While a manuscript archive of Harris’ business does not exist, it is an easy guess how he got started there, based on his business history. Harris would have gone after the bullion assay contracts for the largest producing mines. This would have included the Crown Point, discovered by George Hearst and the source of his second fortune, the Central, the Plato and Eclipse, etc., all of whom were among the early producers in 1862. Then something special happened. In 1863 the Gould & Curry bonanza was discovered in Virginia City, causing an explosion in mining and exploration. From it came the mighty Yellow Jacket at the north end of Gold Hill, which made a fortune for the Bank of California and William Sharon. Business was so good for Harris that he pulled in his horns elsewhere and concentrated on the Gold Hill office. Business was booming and there was no need to split his efforts.

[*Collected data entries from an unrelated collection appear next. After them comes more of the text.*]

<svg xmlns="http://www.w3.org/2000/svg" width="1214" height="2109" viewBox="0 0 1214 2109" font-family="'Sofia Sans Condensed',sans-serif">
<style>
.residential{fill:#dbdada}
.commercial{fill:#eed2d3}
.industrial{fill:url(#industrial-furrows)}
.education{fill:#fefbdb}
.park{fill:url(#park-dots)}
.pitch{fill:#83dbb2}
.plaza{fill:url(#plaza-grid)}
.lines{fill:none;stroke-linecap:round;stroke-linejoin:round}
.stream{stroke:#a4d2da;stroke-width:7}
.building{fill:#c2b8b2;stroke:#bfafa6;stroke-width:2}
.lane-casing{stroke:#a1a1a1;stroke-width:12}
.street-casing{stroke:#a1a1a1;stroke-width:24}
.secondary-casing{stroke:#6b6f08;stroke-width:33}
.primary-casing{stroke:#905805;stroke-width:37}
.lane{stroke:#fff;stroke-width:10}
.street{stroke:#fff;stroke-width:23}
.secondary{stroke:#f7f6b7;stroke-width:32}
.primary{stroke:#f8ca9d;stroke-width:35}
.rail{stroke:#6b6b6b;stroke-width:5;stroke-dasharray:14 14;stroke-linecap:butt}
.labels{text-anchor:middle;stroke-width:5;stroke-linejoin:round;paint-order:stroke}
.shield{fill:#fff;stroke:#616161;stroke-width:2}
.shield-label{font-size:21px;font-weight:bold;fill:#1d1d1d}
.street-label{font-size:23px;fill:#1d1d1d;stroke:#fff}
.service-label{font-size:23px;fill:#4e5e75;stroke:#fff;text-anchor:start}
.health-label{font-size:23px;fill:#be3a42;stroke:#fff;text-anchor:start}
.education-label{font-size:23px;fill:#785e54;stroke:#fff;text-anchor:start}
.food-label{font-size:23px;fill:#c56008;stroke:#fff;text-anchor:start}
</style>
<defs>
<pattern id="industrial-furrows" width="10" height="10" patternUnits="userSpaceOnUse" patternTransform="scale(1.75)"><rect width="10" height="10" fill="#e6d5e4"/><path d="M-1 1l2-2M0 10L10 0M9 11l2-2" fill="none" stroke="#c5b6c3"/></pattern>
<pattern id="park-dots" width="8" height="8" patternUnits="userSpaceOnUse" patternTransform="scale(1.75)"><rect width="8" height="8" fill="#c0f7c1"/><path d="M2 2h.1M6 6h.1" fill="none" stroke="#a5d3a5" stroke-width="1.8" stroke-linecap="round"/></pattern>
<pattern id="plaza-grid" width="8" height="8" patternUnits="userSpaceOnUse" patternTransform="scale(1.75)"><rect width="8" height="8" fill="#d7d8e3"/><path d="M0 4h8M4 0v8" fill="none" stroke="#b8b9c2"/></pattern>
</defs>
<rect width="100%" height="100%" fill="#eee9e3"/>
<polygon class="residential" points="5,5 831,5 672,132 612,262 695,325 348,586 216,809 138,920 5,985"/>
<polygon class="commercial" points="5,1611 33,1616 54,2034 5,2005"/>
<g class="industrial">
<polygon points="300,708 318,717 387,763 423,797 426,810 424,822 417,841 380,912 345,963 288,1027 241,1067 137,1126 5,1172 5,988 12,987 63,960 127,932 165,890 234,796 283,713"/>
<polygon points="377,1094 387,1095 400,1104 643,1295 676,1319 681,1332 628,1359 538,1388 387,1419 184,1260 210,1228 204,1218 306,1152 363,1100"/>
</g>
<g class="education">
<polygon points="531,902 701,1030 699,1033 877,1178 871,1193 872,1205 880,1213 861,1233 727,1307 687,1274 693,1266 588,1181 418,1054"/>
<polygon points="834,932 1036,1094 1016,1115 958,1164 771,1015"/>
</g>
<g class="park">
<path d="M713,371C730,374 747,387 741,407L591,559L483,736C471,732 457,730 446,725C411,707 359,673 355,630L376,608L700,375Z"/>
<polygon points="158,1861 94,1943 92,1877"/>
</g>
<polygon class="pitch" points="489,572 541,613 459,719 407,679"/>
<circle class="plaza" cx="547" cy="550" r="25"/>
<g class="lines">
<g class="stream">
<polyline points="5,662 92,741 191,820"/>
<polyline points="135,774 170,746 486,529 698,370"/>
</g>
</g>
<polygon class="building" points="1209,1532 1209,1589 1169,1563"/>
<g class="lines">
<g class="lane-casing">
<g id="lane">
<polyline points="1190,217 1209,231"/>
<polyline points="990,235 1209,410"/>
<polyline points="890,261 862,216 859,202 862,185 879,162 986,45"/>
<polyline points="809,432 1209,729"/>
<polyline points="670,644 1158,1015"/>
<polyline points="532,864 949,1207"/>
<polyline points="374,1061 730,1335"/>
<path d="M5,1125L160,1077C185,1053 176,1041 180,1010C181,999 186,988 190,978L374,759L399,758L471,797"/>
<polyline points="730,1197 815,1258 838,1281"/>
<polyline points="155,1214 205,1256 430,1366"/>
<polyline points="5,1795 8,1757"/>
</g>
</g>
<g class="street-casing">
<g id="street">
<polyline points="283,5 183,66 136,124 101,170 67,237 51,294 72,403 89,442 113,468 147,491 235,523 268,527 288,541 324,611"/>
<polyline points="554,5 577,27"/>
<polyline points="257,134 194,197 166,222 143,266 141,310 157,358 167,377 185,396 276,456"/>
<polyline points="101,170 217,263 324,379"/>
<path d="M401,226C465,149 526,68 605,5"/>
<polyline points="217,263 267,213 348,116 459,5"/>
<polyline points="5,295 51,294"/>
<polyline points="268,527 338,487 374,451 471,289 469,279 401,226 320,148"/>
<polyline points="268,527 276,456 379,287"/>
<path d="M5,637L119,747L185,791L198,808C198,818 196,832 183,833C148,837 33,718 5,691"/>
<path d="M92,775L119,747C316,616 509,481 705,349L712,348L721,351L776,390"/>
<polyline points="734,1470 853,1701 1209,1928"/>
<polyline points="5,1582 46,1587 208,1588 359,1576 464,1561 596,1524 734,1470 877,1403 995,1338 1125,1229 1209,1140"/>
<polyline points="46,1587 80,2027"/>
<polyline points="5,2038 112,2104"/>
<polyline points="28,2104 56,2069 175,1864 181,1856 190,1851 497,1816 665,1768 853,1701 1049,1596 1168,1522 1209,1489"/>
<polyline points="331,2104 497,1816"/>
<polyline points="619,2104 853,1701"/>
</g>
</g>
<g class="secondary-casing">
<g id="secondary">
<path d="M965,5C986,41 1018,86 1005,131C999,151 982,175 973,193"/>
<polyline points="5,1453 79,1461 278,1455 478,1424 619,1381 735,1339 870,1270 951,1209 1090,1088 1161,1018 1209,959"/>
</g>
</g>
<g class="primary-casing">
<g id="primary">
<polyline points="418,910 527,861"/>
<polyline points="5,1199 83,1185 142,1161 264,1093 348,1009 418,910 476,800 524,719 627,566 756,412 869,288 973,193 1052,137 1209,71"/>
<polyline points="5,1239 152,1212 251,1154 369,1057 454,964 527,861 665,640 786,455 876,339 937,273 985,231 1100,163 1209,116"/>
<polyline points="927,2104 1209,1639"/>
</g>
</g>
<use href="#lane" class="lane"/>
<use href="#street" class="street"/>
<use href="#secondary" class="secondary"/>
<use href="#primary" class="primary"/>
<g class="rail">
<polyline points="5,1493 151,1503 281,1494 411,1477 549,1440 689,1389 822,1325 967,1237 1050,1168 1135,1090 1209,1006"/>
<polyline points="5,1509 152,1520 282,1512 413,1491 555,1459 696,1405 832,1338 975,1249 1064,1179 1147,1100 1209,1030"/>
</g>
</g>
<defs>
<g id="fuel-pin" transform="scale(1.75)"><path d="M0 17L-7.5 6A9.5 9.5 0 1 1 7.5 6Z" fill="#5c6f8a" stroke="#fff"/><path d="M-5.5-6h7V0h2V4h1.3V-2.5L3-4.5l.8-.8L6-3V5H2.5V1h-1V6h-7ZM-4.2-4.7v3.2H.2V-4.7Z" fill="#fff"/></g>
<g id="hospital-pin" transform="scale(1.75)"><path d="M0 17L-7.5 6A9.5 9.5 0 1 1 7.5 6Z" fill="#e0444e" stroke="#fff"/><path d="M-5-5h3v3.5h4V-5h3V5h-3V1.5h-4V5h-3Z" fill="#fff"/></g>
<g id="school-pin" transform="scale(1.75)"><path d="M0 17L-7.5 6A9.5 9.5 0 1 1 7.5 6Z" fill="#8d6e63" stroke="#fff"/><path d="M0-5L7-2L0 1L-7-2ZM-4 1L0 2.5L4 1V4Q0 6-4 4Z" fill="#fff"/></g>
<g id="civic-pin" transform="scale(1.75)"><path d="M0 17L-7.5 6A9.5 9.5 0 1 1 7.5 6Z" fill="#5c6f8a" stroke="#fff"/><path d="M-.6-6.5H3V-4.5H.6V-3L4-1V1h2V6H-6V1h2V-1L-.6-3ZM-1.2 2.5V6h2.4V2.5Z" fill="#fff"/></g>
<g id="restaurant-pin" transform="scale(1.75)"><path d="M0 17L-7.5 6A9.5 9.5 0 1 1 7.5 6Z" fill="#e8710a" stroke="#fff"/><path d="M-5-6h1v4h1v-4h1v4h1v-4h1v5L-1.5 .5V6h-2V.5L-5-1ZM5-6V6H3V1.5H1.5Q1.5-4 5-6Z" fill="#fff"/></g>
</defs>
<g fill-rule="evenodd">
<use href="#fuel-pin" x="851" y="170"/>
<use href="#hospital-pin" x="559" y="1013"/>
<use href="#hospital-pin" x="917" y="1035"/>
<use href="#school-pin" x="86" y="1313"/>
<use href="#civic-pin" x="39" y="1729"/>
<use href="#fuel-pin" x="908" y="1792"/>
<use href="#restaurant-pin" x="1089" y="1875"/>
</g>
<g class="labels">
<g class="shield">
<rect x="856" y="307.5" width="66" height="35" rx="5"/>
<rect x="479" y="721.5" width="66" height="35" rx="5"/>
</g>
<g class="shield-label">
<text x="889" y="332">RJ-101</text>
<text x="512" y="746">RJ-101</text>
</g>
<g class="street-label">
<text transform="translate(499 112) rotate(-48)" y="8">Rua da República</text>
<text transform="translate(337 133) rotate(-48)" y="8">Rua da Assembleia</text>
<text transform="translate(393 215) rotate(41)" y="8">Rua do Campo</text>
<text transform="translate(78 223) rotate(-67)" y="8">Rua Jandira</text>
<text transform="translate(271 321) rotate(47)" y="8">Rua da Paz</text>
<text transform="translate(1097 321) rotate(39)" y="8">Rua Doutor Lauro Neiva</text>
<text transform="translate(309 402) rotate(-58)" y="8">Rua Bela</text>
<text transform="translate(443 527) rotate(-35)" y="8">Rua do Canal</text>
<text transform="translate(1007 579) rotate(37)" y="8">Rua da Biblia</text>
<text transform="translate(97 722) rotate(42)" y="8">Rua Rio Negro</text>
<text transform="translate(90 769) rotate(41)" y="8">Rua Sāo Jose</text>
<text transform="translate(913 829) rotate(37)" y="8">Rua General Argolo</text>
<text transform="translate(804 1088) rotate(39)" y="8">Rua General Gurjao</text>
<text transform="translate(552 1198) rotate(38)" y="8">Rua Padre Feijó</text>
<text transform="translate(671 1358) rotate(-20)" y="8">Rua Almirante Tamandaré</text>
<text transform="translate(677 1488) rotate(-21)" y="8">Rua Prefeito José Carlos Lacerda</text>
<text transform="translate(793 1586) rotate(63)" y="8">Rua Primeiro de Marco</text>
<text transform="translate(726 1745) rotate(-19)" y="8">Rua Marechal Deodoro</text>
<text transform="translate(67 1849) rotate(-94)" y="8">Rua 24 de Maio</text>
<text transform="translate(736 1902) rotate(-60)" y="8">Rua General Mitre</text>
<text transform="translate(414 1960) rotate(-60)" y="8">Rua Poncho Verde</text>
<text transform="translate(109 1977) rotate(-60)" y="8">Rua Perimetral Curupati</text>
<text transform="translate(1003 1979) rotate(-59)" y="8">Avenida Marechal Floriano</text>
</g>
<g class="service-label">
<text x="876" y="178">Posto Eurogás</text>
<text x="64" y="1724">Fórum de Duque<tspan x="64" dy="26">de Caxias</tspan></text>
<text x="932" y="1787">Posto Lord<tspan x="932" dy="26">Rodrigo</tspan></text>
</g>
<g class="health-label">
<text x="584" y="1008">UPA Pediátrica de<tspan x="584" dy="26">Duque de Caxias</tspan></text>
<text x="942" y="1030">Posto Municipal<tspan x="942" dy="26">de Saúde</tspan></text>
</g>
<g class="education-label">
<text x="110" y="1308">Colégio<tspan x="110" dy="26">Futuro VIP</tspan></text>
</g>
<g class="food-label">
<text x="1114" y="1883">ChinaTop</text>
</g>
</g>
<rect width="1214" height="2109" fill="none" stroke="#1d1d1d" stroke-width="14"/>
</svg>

About this time, Harris must have made friends and favor of William Sharon, the Bank of California’s representative on the Comstock. This man wielded tremendous power in the business world of the Comstock, as the Bank of California ventured into new areas of bank finance by lending money to mines and any business aspect of mining. Failure to pay resulted in complete forfeiture, and the Bank took over or closed many mines and related businesses, including Harris competitor and Gold Hill assayer Conrad Wiegand.



Harris and his family loved Gold Hill and remained there. Harris was very popular with locals, and was known as a punster by Gold Hill News Editor Alf Doten, whose Journals cited one instance: “A pun riddled comment on the appointment of Old Man Harris, rheumatic Gold Hill punster, as vice-council to Denmark – ‘the worst that can be said of Harris is that he has harassed his friends – if he were dying in a garret, his last rheumatic remark would be: This is a room-attic arrangement” [Ref: Doten Journals, p 1453]. The Harris and Doten families were close, often visiting. Doten always referred to Harris as “old man Harris.” There are numerous entries in the Doten Journals of these visits [Ref: Clark, editor; The Journals of Alfred Doten [Doten Journals.jpg">, 1849-1903; 1973. Pp 1241, 1368, 1382, 1391, 1453, 1860].



Harris’ two sons also became assayers. They worked for their father, and Edward was the chief assistant. Ernest worked in Dayton for a while in the early 1870s with his own assay business, and the two eventually ran an assay office together in Carson City about 1879 or 1880.



Harvey Harris died in February 1894. The times were different then, with the western mining camps and society in general in a serious recession. Newspapers suffered from a lack of advertising, and no detailed biography was ever published on Harris after his death. He was buried in Carson City. After their father’s death, Edward went to work as a miner near Reno about 1900. His brother and mother may not have survived.